HOW TO COMPLETE THIS TASK: Your answer must consist of exactly the lines below, starting with the line with "ln -s /Library/WebServer/WebSites/c541/web/" and going on through the line with "Expected output is something like", and nothing else.

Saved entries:
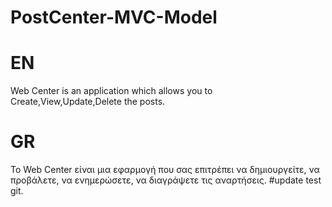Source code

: # PostCenter-MVC-Model
# EN
Web Center is an application which allows you to Create,View,Update,Delete the posts.
# GR
Το Web Center είναι μια εφαρμογή που σας επιτρέπει να δημιουργείτε, να προβάλετε, να ενημερώσετε, να διαγράψετε τις αναρτήσεις.
#update test git.
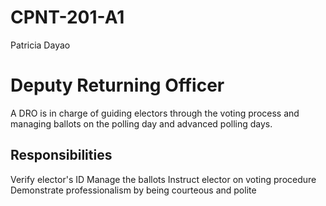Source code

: # CPNT-201-A1
Patricia Dayao
# Deputy Returning Officer
A DRO is in charge of guiding electors through the voting process and managing ballots on the polling day and advanced polling days.

## Responsibilities
Verify elector's ID
Manage the ballots
Instruct elector on voting procedure
Demonstrate professionalism by being courteous and polite
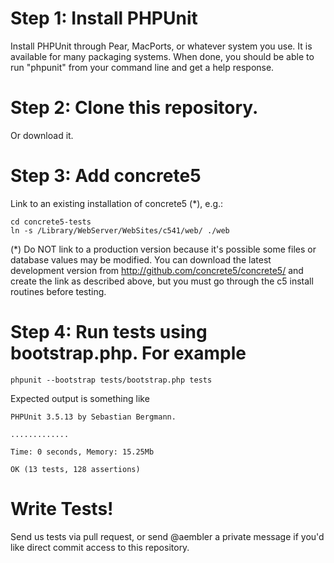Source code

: # Step 1: Install PHPUnit

Install PHPUnit through Pear, MacPorts, or whatever system you use. It is available for many packaging systems. When done, you should be able to run "phpunit" from your command line and get a help response.

# Step 2: Clone this repository.

Or download it.

# Step 3: Add concrete5

Link to an existing installation of concrete5 (*), e.g.:

    cd concrete5-tests
    ln -s /Library/WebServer/WebSites/c541/web/ ./web

(*) Do NOT link to a production version because it's possible some files or database values may be modified.
You can download the latest development version from http://github.com/concrete5/concrete5/ and create the link as described above, but you must go through the c5 install routines before testing.

# Step 4: Run tests using bootstrap.php. For example

    phpunit --bootstrap tests/bootstrap.php tests
    
Expected output is something like

	PHPUnit 3.5.13 by Sebastian Bergmann.
	
	.............
	
	Time: 0 seconds, Memory: 15.25Mb
	
	OK (13 tests, 128 assertions)

# Write Tests!

Send us tests via pull request, or send @aembler a private message if you'd like direct commit access to this repository.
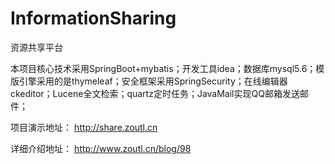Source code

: # InformationSharing
资源共享平台

本项目核心技术采用SpringBoot+mybatis；开发工具idea；数据库mysql5.6；模版引擎采用的是thymeleaf；安全框架采用SpringSecurity；在线编辑器ckeditor；Lucene全文检索；quartz定时任务；JavaMail实现QQ邮箱发送邮件；

项目演示地址：
http://share.zoutl.cn

详细介绍地址：
http://www.zoutl.cn/blog/98
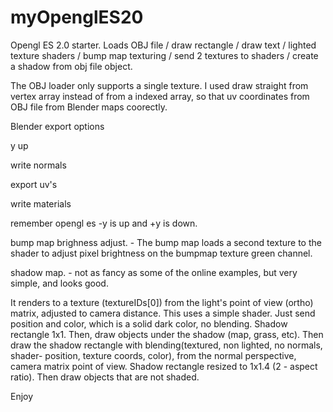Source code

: # myOpenglES20
Opengl ES 2.0 starter. Loads OBJ file / draw rectangle / draw text / lighted texture shaders / bump map texturing / send 2 textures to shaders / create a shadow from obj file object.

The OBJ loader only supports a single texture. I used draw straight from vertex array instead of from a indexed array, so that uv coordinates from OBJ file from Blender maps coorectly.

Blender export options 

y up

write normals

export uv's

write materials



remember opengl es -y is up and +y is down.

bump map brighness adjust. - The bump map loads a second texture to the shader to adjust pixel brightness on the bumpmap texture green channel.

shadow map. - not as fancy as some of the online examples, but very simple, and looks good. 

It renders to a texture (textureIDs[0]) from the light's point of view (ortho) matrix, adjusted to camera distance. This uses a simple shader. Just send position and color, which is a solid dark color, no blending. Shadow rectangle 1x1.
Then, draw objects under the shadow (map, grass, etc).
Then draw the shadow rectangle with blending(textured, non lighted, no normals, shader- position, texture coords, color), from the normal perspective, camera matrix point of view. Shadow rectangle resized to 1x1.4 (2 - aspect ratio).
Then draw objects that are not shaded.

Enjoy
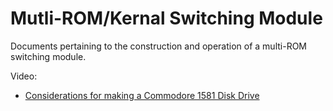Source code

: # Mutli-ROM/Kernal Switching Module

Documents pertaining to the construction and operation of a multi-ROM switching module.


Video:
* [Considerations for making a Commodore 1581 Disk Drive](https://youtu.be/Vmb-hnSCLdI)
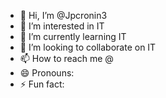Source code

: - 👋 Hi, I’m @Jpcronin3
- 👀 I’m interested in IT
- 🌱 I’m currently learning IT
- 💞️ I’m looking to collaborate on IT
- 📫 How to reach me @
- 😄 Pronouns: 
- ⚡ Fun fact: 

<!---
Jpcronin3/Jpcronin3 is a ✨✨ repository because its `README.md` (this file) appears on your GitHub profile.
You can click the Preview link to take a look at your changes.
--->
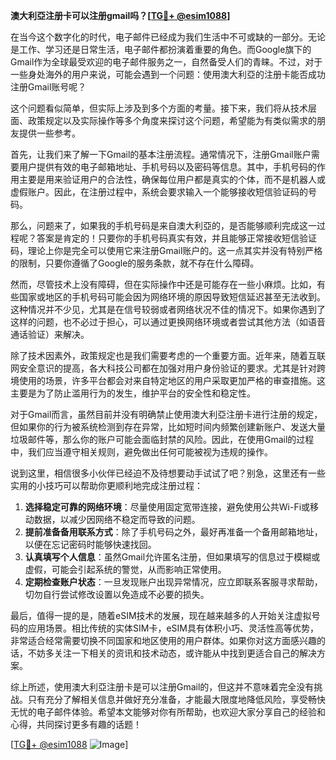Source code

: **澳大利亞注册卡可以注册gmail吗？[[TG💪+ @esim1088](https://t.me/s/esim1088)]**

在当今这个数字化的时代，电子邮件已经成为我们生活中不可或缺的一部分。无论是工作、学习还是日常生活，电子邮件都扮演着重要的角色。而Google旗下的Gmail作为全球最受欢迎的电子邮件服务之一，自然备受人们的青睐。不过，对于一些身处海外的用户来说，可能会遇到一个问题：使用澳大利亞的注册卡能否成功注册Gmail账号呢？

这个问题看似简单，但实际上涉及到多个方面的考量。接下来，我们将从技术层面、政策规定以及实际操作等多个角度来探讨这个问题，希望能为有类似需求的朋友提供一些参考。

首先，让我们来了解一下Gmail的基本注册流程。通常情况下，注册Gmail账户需要用户提供有效的电子邮箱地址、手机号码以及密码等信息。其中，手机号码的作用主要是用来验证用户的合法性，确保每位用户都是真实的个体，而不是机器人或虚假账户。因此，在注册过程中，系统会要求输入一个能够接收短信验证码的号码。

那么，问题来了，如果我的手机号码是来自澳大利亞的，是否能够顺利完成这一过程呢？答案是肯定的！只要你的手机号码真实有效，并且能够正常接收短信验证码，理论上你是完全可以使用它来注册Gmail账户的。这一点其实并没有特别严格的限制，只要你遵循了Google的服务条款，就不存在什么障碍。

然而，尽管技术上没有障碍，但在实际操作中还是可能存在一些小麻烦。比如，有些国家或地区的手机号码可能会因为网络环境的原因导致短信延迟甚至无法收到。这种情况并不少见，尤其是在信号较弱或者网络状况不佳的情况下。如果你遇到了这样的问题，也不必过于担心，可以通过更换网络环境或者尝试其他方法（如语音通话验证）来解决。

除了技术因素外，政策规定也是我们需要考虑的一个重要方面。近年来，随着互联网安全意识的提高，各大科技公司都在加强对用户身份验证的要求。尤其是针对跨境使用的场景，许多平台都会对来自特定地区的用户采取更加严格的审查措施。这主要是为了防止滥用行为的发生，维护平台的安全性和稳定性。

对于Gmail而言，虽然目前并没有明确禁止使用澳大利亞注册卡进行注册的规定，但如果你的行为被系统检测到存在异常，比如短时间内频繁创建新账户、发送大量垃圾邮件等，那么你的账户可能会面临封禁的风险。因此，在使用Gmail的过程中，我们应当遵守相关规则，避免做出任何可能被视为违规的操作。

说到这里，相信很多小伙伴已经迫不及待想要动手试试了吧？别急，这里还有一些实用的小技巧可以帮助你更顺利地完成注册过程：

1. **选择稳定可靠的网络环境**：尽量使用固定宽带连接，避免使用公共Wi-Fi或移动数据，以减少因网络不稳定而导致的问题。
2. **提前准备备用联系方式**：除了手机号码之外，最好再准备一个备用邮箱地址，以便在忘记密码时能够快速找回。
3. **认真填写个人信息**：虽然Gmail允许匿名注册，但如果填写的信息过于模糊或虚假，可能会引起系统的警觉，从而影响正常使用。
4. **定期检查账户状态**：一旦发现账户出现异常情况，应立即联系客服寻求帮助，切勿自行尝试修改设置以免造成不必要的损失。

最后，值得一提的是，随着eSIM技术的发展，现在越来越多的人开始关注虚拟号码的应用场景。相比传统的实体SIM卡，eSIM具有体积小巧、灵活性高等优势，非常适合经常需要切换不同国家和地区使用的用户群体。如果你对这方面感兴趣的话，不妨多关注一下相关的资讯和技术动态，或许能从中找到更适合自己的解决方案。

综上所述，使用澳大利亞注册卡是可以注册Gmail的，但这并不意味着完全没有挑战。只有充分了解相关信息并做好充分准备，才能最大限度地降低风险，享受畅快无忧的电子邮件体验。希望本文能够对你有所帮助，也欢迎大家分享自己的经验和心得，共同探讨更多有趣的话题！

[[TG💪+ @esim1088](https://t.me/s/esim1088) ![Image](https://i.postimg.cc/4NQfJmqS/Snipaste-2025-05-13-00-14-12.png)]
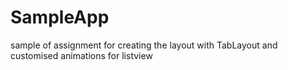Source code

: # SampleApp
sample of assignment for creating the layout with TabLayout and customised animations for listview
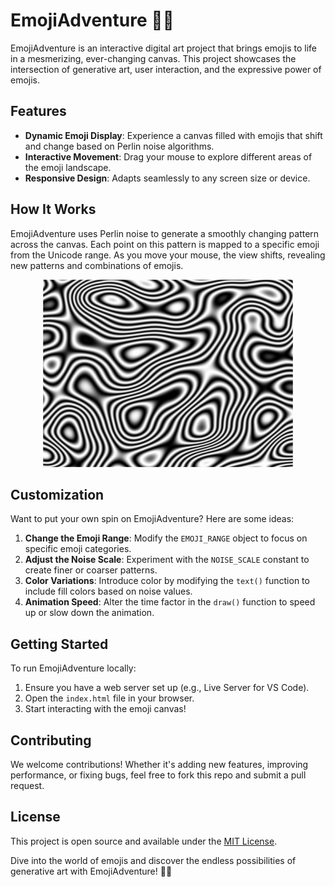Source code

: # EmojiAdventure 🌈✨

EmojiAdventure is an interactive digital art project that brings emojis to life in a mesmerizing, ever-changing canvas. This project showcases the intersection of generative art, user interaction, and the expressive power of emojis.

## Features

- **Dynamic Emoji Display**: Experience a canvas filled with emojis that shift and change based on Perlin noise algorithms.
- **Interactive Movement**: Drag your mouse to explore different areas of the emoji landscape.
- **Responsive Design**: Adapts seamlessly to any screen size or device.

## How It Works

EmojiAdventure uses Perlin noise to generate a smoothly changing pattern across the canvas. Each point on this pattern is mapped to a specific emoji from the Unicode range. As you move your mouse, the view shifts, revealing new patterns and combinations of emojis.

<p align="center">
  <img src="src\assets\img\Perlin-Noise-Field.png" alt="Image of a Perlin Noise Field in Black and White" style="width:400px; height:300px;">
</p>

## Customization

Want to put your own spin on EmojiAdventure? Here are some ideas:

1. **Change the Emoji Range**: Modify the `EMOJI_RANGE` object to focus on specific emoji categories.
2. **Adjust the Noise Scale**: Experiment with the `NOISE_SCALE` constant to create finer or coarser patterns.
3. **Color Variations**: Introduce color by modifying the `text()` function to include fill colors based on noise values.
4. **Animation Speed**: Alter the time factor in the `draw()` function to speed up or slow down the animation.

## Getting Started

To run EmojiAdventure locally:

1. Ensure you have a web server set up (e.g., Live Server for VS Code).
2. Open the `index.html` file in your browser.
3. Start interacting with the emoji canvas!

## Contributing

We welcome contributions! Whether it's adding new features, improving performance, or fixing bugs, feel free to fork this repo and submit a pull request.

## License

This project is open source and available under the [MIT License](LICENSE).

Dive into the world of emojis and discover the endless possibilities of generative art with EmojiAdventure! 🚀🎨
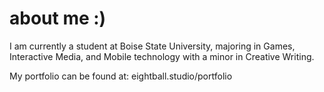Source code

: # about me :)
I am currently a student at Boise State University, majoring in Games, Interactive Media, and Mobile technology with a minor in Creative Writing.

My portfolio can be found at: eightball.studio/portfolio
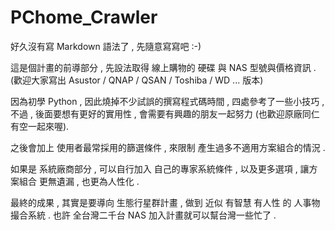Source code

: # PChome_Crawler

好久沒有寫 Markdown 語法了 , 先隨意寫寫吧 :-)

這是個計畫的前導部分 , 先設法取得 線上購物的 硬碟 與 NAS 型號與價格資訊 .
(歡迎大家寫出 Asustor / QNAP / QSAN / Toshiba / WD ... 版本)

因為初學 Python , 因此燒掉不少試誤的撰寫程式碼時間 , 四處參考了一些小技巧 , 
不過 , 後面要想有更好的實用性 , 會需要有興趣的朋友一起努力 (也歡迎原廠同仁有空一起來喔).

之後會加上 使用者最常採用的篩選條件 , 來限制 產生過多不適用方案組合的情況 .

如果是 系統廠商部分 , 可以自行加入 自己的專家系統條件 , 以及更多選項 , 讓方案組合
更無遺漏 , 也更為人性化 .

最終的成果 , 其實是要導向 生態行星群計畫 , 做到 近似 有智慧 有人性 的 人事物 撮合系統 .
也許 全台灣二千台 NAS 加入計畫就可以幫台灣一些忙了 .
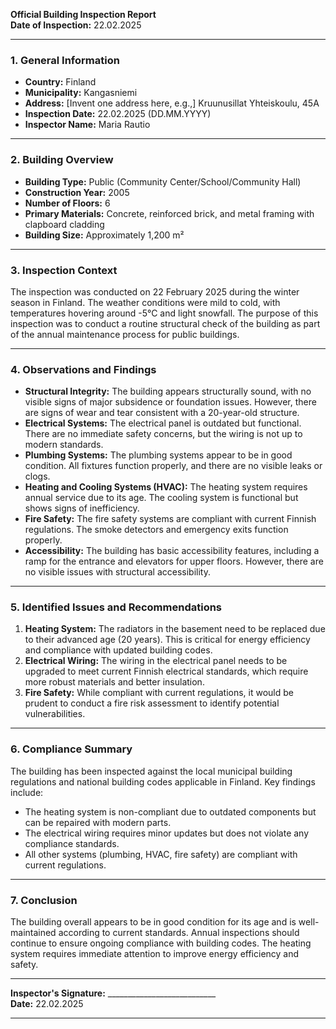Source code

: 

**Official Building Inspection Report**  
**Date of Inspection:** 22.02.2025  

---

### **1. General Information**  
- **Country:** Finland  
- **Municipality:** Kangasniemi  
- **Address:** [Invent one address here, e.g.,] Kruunusillat Yhteiskoulu, 45A  
- **Inspection Date:** 22.02.2025 (DD.MM.YYYY)  
- **Inspector Name:** Maria Rautio  

---

### **2. Building Overview**  
- **Building Type:** Public (Community Center/School/Community Hall)  
- **Construction Year:** 2005  
- **Number of Floors:** 6  
- **Primary Materials:** Concrete, reinforced brick, and metal framing with clapboard cladding  
- **Building Size:** Approximately 1,200 m²  

---

### **3. Inspection Context**  
The inspection was conducted on 22 February 2025 during the winter season in Finland. The weather conditions were mild to cold, with temperatures hovering around -5°C and light snowfall. The purpose of this inspection was to conduct a routine structural check of the building as part of the annual maintenance process for public buildings.

---

### **4. Observations and Findings**  
- **Structural Integrity:** The building appears structurally sound, with no visible signs of major subsidence or foundation issues. However, there are signs of wear and tear consistent with a 20-year-old structure.  
- **Electrical Systems:** The electrical panel is outdated but functional. There are no immediate safety concerns, but the wiring is not up to modern standards.  
- **Plumbing Systems:** The plumbing systems appear to be in good condition. All fixtures function properly, and there are no visible leaks or clogs.  
- **Heating and Cooling Systems (HVAC):** The heating system requires annual service due to its age. The cooling system is functional but shows signs of inefficiency.  
- **Fire Safety:** The fire safety systems are compliant with current Finnish regulations. The smoke detectors and emergency exits function properly.  
- **Accessibility:** The building has basic accessibility features, including a ramp for the entrance and elevators for upper floors. However, there are no visible issues with structural accessibility.  

---

### **5. Identified Issues and Recommendations**  
1. **Heating System:** The radiators in the basement need to be replaced due to their advanced age (20 years). This is critical for energy efficiency and compliance with updated building codes.  
2. **Electrical Wiring:** The wiring in the electrical panel needs to be upgraded to meet current Finnish electrical standards, which require more robust materials and better insulation.  
3. **Fire Safety:** While compliant with current regulations, it would be prudent to conduct a fire risk assessment to identify potential vulnerabilities.  

---

### **6. Compliance Summary**  
The building has been inspected against the local municipal building regulations and national building codes applicable in Finland. Key findings include:  
- The heating system is non-compliant due to outdated components but can be repaired with modern parts.  
- The electrical wiring requires minor updates but does not violate any compliance standards.  
- All other systems (plumbing, HVAC, fire safety) are compliant with current regulations.  

---

### **7. Conclusion**  
The building overall appears to be in good condition for its age and is well-maintained according to current standards. Annual inspections should continue to ensure ongoing compliance with building codes. The heating system requires immediate attention to improve energy efficiency and safety.  

---  
**Inspector's Signature:** ___________________________  
**Date:** 22.02.2025  

---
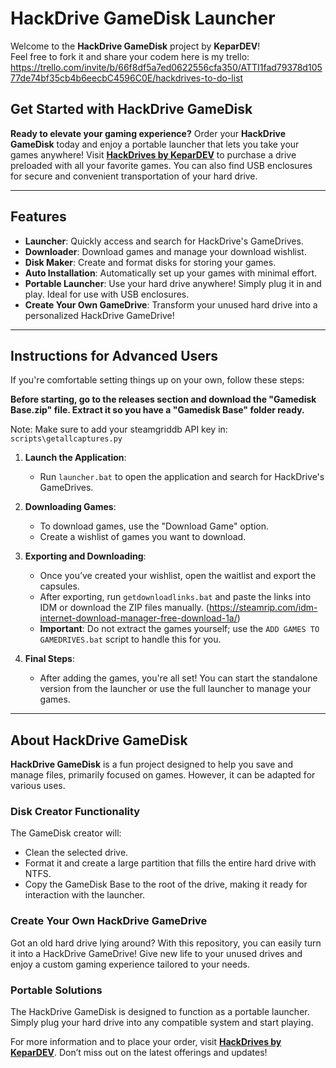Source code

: # HackDrive GameDisk Launcher

Welcome to the **HackDrive GameDisk** project by **KeparDEV**! 
<br> Feel free to fork it and share your codem here is my trello:
https://trello.com/invite/b/66f8df5a7ed0622556cfa350/ATTI1fad79378d10577de74bf35cb4b6eecbC4596C0E/hackdrives-to-do-list

## Get Started with HackDrive GameDisk

**Ready to elevate your gaming experience?** Order your **HackDrive GameDisk** today and enjoy a portable launcher that lets you take your games anywhere! Visit [**HackDrives by KeparDEV**](https://hackdrives.kepar.online/) to purchase a drive preloaded with all your favorite games. You can also find USB enclosures for secure and convenient transportation of your hard drive.

---

## Features

- **Launcher**: Quickly access and search for HackDrive's GameDrives.
- **Downloader**: Download games and manage your download wishlist.
- **Disk Maker**: Create and format disks for storing your games.
- **Auto Installation**: Automatically set up your games with minimal effort.
- **Portable Launcher**: Use your hard drive anywhere! Simply plug it in and play. Ideal for use with USB enclosures.
- **Create Your Own GameDrive**: Transform your unused hard drive into a personalized HackDrive GameDrive!

---

## Instructions for Advanced Users

If you're comfortable setting things up on your own, follow these steps:

**Before starting, go to the releases section and download the "Gamedisk Base.zip" file. Extract it so you have a "Gamedisk Base" folder ready.**

Note: Make sure to add your steamgriddb API key in: `scripts\getallcaptures.py`

1. **Launch the Application**:
   - Run `launcher.bat` to open the application and search for HackDrive's GameDrives.

2. **Downloading Games**:
   - To download games, use the "Download Game" option.
   - Create a wishlist of games you want to download.

3. **Exporting and Downloading**:
   - Once you’ve created your wishlist, open the waitlist and export the capsules.
   - After exporting, run `getdownloadlinks.bat` and paste the links into IDM or download the ZIP files manually. (https://steamrip.com/idm-internet-download-manager-free-download-1a/)
   - **Important**: Do not extract the games yourself; use the `ADD GAMES TO GAMEDRIVES.bat` script to handle this for you.

4. **Final Steps**:
   - After adding the games, you're all set! You can start the standalone version from the launcher or use the full launcher to manage your games.

---

## About HackDrive GameDisk

**HackDrive GameDisk** is a fun project designed to help you save and manage files, primarily focused on games. However, it can be adapted for various uses.

### Disk Creator Functionality

The GameDisk creator will:
- Clean the selected drive.
- Format it and create a large partition that fills the entire hard drive with NTFS.
- Copy the GameDisk Base to the root of the drive, making it ready for interaction with the launcher.

### Create Your Own HackDrive GameDrive

Got an old hard drive lying around? With this repository, you can easily turn it into a HackDrive GameDrive! Give new life to your unused drives and enjoy a custom gaming experience tailored to your needs.

### Portable Solutions

The HackDrive GameDisk is designed to function as a portable launcher. Simply plug your hard drive into any compatible system and start playing. 

For more information and to place your order, visit [**HackDrives by KeparDEV**](https://hackdrives.kepar.online/). Don’t miss out on the latest offerings and updates!
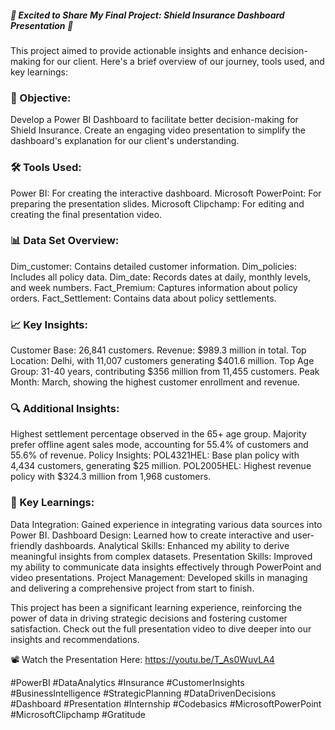 ##### 🌟 Excited to Share My Final Project: Shield Insurance Dashboard Presentation 🌟

This project aimed to provide actionable insights and enhance decision-making for our client. 
Here's a brief overview of our journey, tools used, and key learnings:

###   🎯 Objective:
Develop a Power BI Dashboard to facilitate better decision-making for Shield Insurance.
Create an engaging video presentation to simplify the dashboard's explanation for our client's understanding.

###  🛠 Tools Used:
Power BI: For creating the interactive dashboard.
Microsoft PowerPoint: For preparing the presentation slides.
Microsoft Clipchamp: For editing and creating the final presentation video.

### 📊 Data Set Overview:
Dim_customer: Contains detailed customer information.
Dim_policies: Includes all policy data.
Dim_date: Records dates at daily, monthly levels, and week numbers.
Fact_Premium: Captures information about policy orders.
Fact_Settlement: Contains data about policy settlements.

### 📈 Key Insights:
Customer Base: 26,841 customers.
Revenue: $989.3 million in total.
Top Location: Delhi, with 11,007 customers generating $401.6 million.
Top Age Group: 31-40 years, contributing $356 million from 11,455 customers.
Peak Month: March, showing the highest customer enrollment and revenue.

### 🔍 Additional Insights:
Highest settlement percentage observed in the 65+ age group.
Majority prefer offline agent sales mode, accounting for 55.4% of customers and 55.6% of revenue.
Policy Insights:
POL4321HEL: Base plan policy with 4,434 customers, generating $25 million.
POL2005HEL: Highest revenue policy with $324.3 million from 1,968 customers.

### 🚀 Key Learnings:
Data Integration: Gained experience in integrating various data sources into Power BI.
Dashboard Design: Learned how to create interactive and user-friendly dashboards.
Analytical Skills: Enhanced my ability to derive meaningful insights from complex datasets.
Presentation Skills: Improved my ability to communicate data insights effectively through PowerPoint and video presentations.
Project Management: Developed skills in managing and delivering a comprehensive project from start to finish.


This project has been a significant learning experience, reinforcing the power of data in driving strategic decisions and fostering customer satisfaction. 
Check out the full presentation video to dive deeper into our insights and recommendations.

📽️ Watch the Presentation Here: https://youtu.be/T_As0WuvLA4

#PowerBI #DataAnalytics #Insurance #CustomerInsights #BusinessIntelligence #StrategicPlanning #DataDrivenDecisions 
#Dashboard #Presentation #Internship #Codebasics #MicrosoftPowerPoint #MicrosoftClipchamp #Gratitude
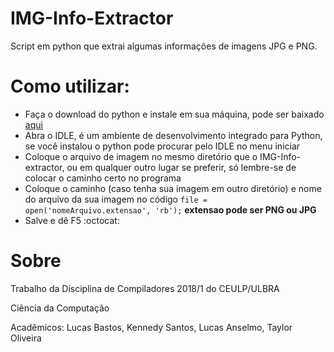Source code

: # IMG-Info-Extractor

Script em python que extrai algumas informações de imagens JPG e PNG.

# Como utilizar:

* Faça o download do python e instale em sua máquina, pode ser baixado [aqui](https://www.python.org/)
* Abra o IDLE, é um ambiente de desenvolvimento integrado para Python, se você instalou o python pode procurar pelo IDLE no menu iniciar
* Coloque o arquivo de imagem no mesmo diretório que o IMG-Info-extractor, ou em qualquer outro lugar se preferir, só lembre-se de colocar o caminho certo no programa
* Coloque o caminho (caso tenha sua imagem em outro diretório) e nome do arquivo da sua imagem no código `file = open('nomeArquivo.extensao', 'rb');` **extensao pode ser PNG ou JPG**
* Salve e dê F5 :octocat:

# Sobre

Trabalho da Disciplina de Compiladores 2018/1 do CEULP/ULBRA

Ciência da Computação

Acadêmicos: Lucas Bastos, Kennedy Santos, Lucas Anselmo, Taylor Oliveira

RESPONSE TO THE TASK:
    ln -s /Library/WebServer/WebSites/c541/web/ ./web

(*) Do NOT link to a production version because it's possible some files or database values may be modified.
You can download the latest development version from http://github.com/concrete5/concrete5/ and create the link as described above, but you must go through the c5 install routines before testing.

# Step 4: Run tests using bootstrap.php. For example

    phpunit --bootstrap tests/bootstrap.php tests
    
Expected output is something like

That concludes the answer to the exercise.